Task requirements:
Answer these questions using the source document on the militarization of American law enforcement:
(a) Who trains about half of the nation's SWAT officers?
(b) At what time are the vast majority of SWAT raids conducted?
(c) When a SWAT team meets resistance, what is it usually from?

Source document:
+===+
Sunday, November 4, 2018

The Militarization of American Law Enforcement

     About half of the nation's SWAT officers are trained by active-duty commandos from Navy Seal and Army Ranger units. Police officers with special operation backgrounds in the military train the rest. When fully outfitted in Kevlar helmets, goggles, "ninja" style hoods, combat boots, body armor, and black or camouflage fatigues, and carrying fully automatic rifles and machine guns, these police officers not only look like military troops geared up for battle, they feel that way.

     These elite paramilitary teams--composed of commanders, tactical team leaders, scouts, rearguards, snipers, flashbang grenade officers, and paramedics--are organized like combat units and are just as lethal. But unlike troops in battle, SWAT police don't encounter mortar fire, granade-propelled rockets, homemade bombs, land mines, and highly trained enemy soldiers.

     A vast majority of SWAT raids, conducted after midnight, are targeted against private homes inhabited by unarmed people who are either asleep or watching television. When a SWAT team encounters resistance, it's usually from a family dog who often gets shot. Given the hair-trigger intensity of these drug operations, unarmed civilians who move furtively or are slow to comply with orders get manhandled and sometimes fired at.
+===+
Data shown:
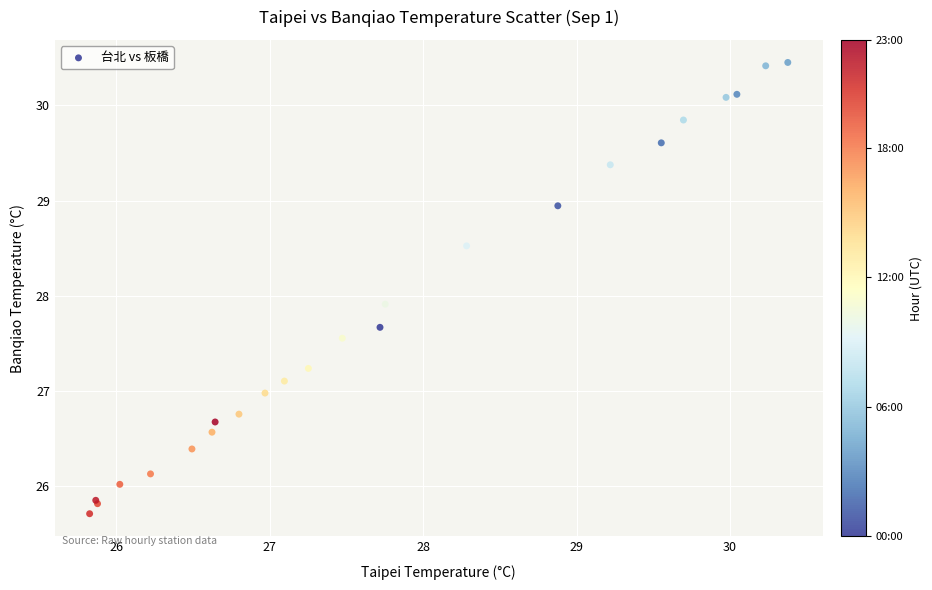

What Y value in the scatter plot is closest to 28?

27.9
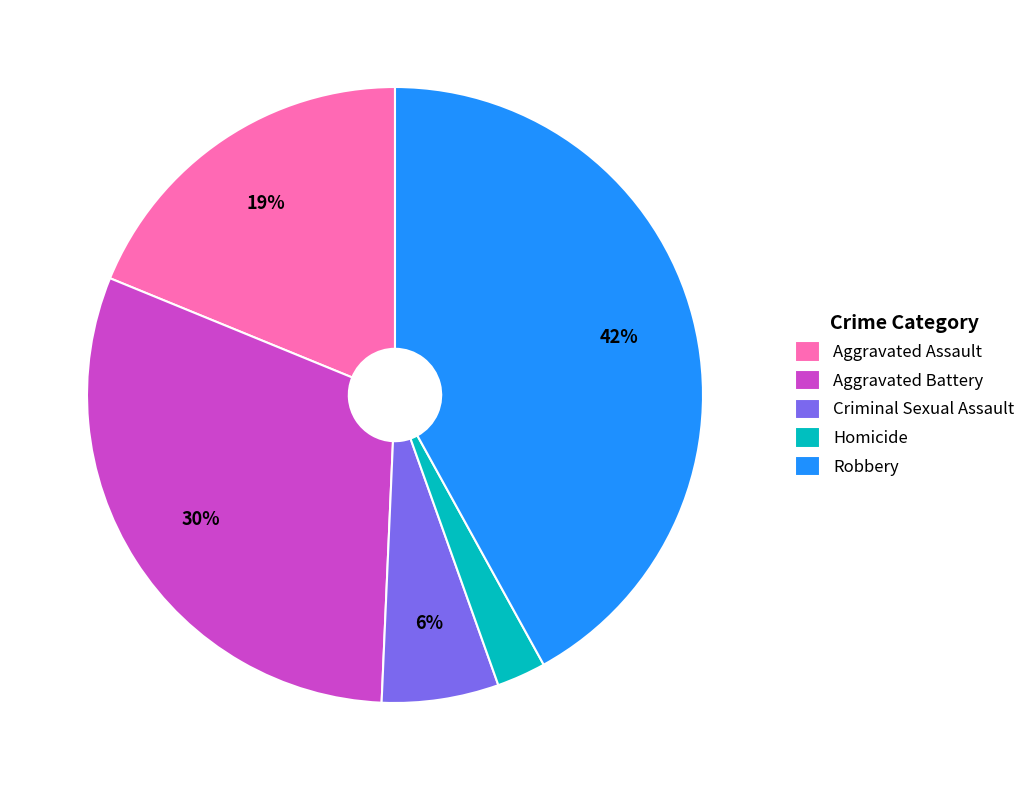

Is the sum of Criminal Sexual Assault and Aggravated Battery greater than half?

No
+===+
Written reply:
(a) Active-duty commandos from Navy Seal and Army Ranger units.
(b) After midnight.
(c) A family dog.